Our judges (four sommeliers plus Imbibe editor Chris Losh) tasted all of the wines first, scoring them out of 10 to give an overall score out of 50. They then re-tasted each wine with its relevant dish, again scoring out of 10 to give an overall score out of 50.
Finally, the four sommeliers were asked to score the overall wine experience out of 10. This score out of 40 (plus the scores of the three best food matches and the average scores with and without food on the day) went on our leaderboard.
Marco Feraldi, Galvin La Chapelle Nigel Lister, Bread Street Kitchen Chris Losh, Imbibe Angus Macnab, consultant Christine Parkinson, Hakkasan
Dorset white crab meat, brown crab mayonnaise with pomelo, fennel, chilli and coriander
Fells put forward a well-priced, wide-ranging selection of whites here.
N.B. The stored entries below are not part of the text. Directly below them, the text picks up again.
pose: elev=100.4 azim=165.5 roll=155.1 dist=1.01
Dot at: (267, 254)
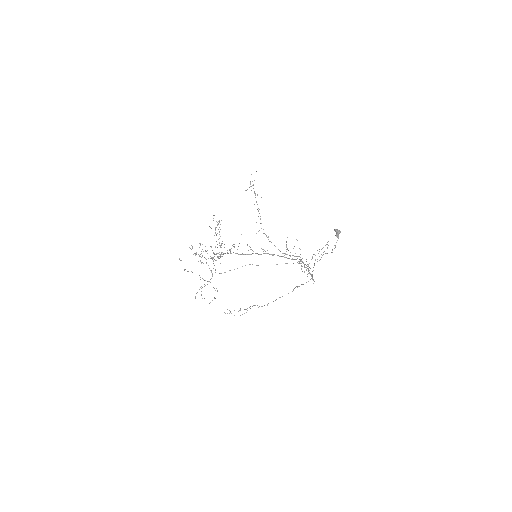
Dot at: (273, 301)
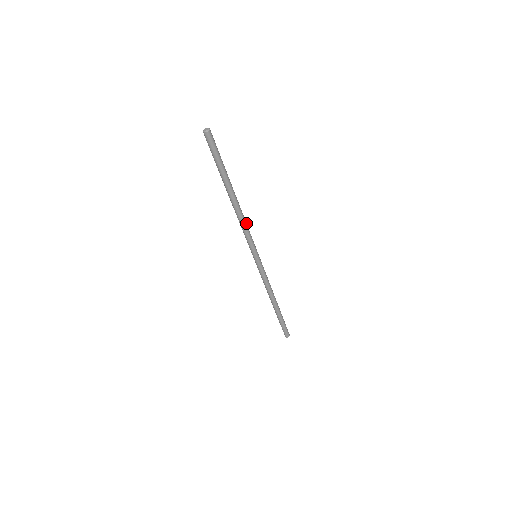
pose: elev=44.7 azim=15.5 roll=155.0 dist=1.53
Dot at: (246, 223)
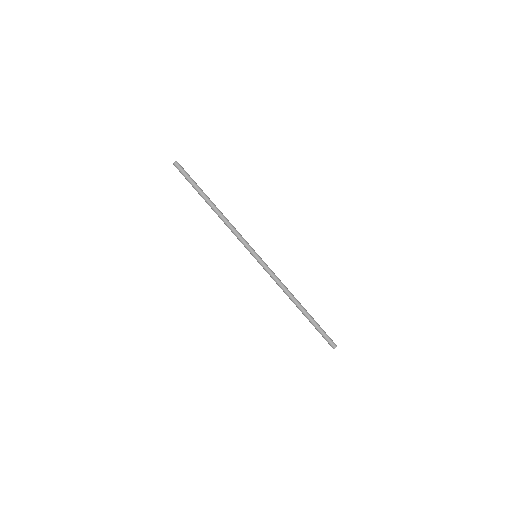
Dot at: (232, 227)
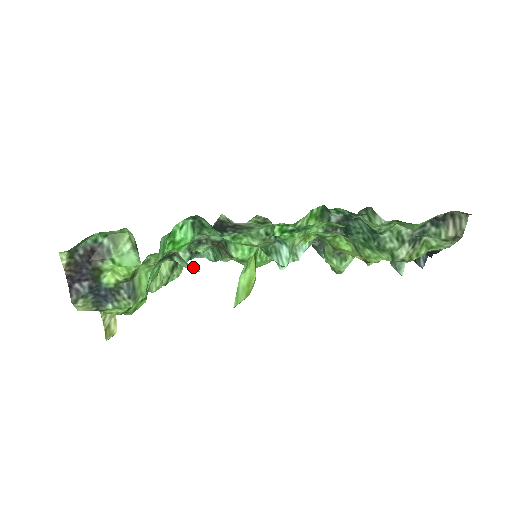
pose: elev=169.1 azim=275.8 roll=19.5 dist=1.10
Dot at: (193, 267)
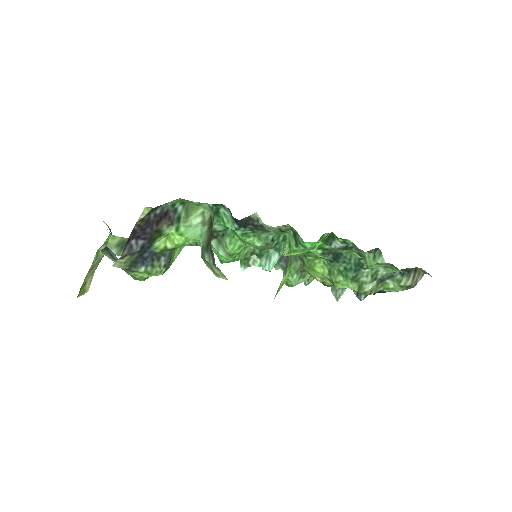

While our sommeliers
often enjoy seeing a left-field red-with-fish suggestion or a sneaky fortified, for a tricky dish
like this one, such choices would probably have been suicidal rather than brave.
‘The fennel is a prominent part of the dish – so you need wines that go with the meat, but they also need to have the weight for the distinctive aromatics,’ explained Fells’ Christo Elliot Lockhart of his choices. The result was a mix, from ‘safe’ clean wines like the Chablis, to a Torrontés – which was described by Lockhart himself as ‘a gamble’.
‘I was excited,’ said Hakkasan’s Christine Parkinson. ‘These were wines that you really wanted to taste: a great combination of traditional mixed with edgy. The Sauvignon, for instance, was an edgier choice, and the Gentil is not usual.’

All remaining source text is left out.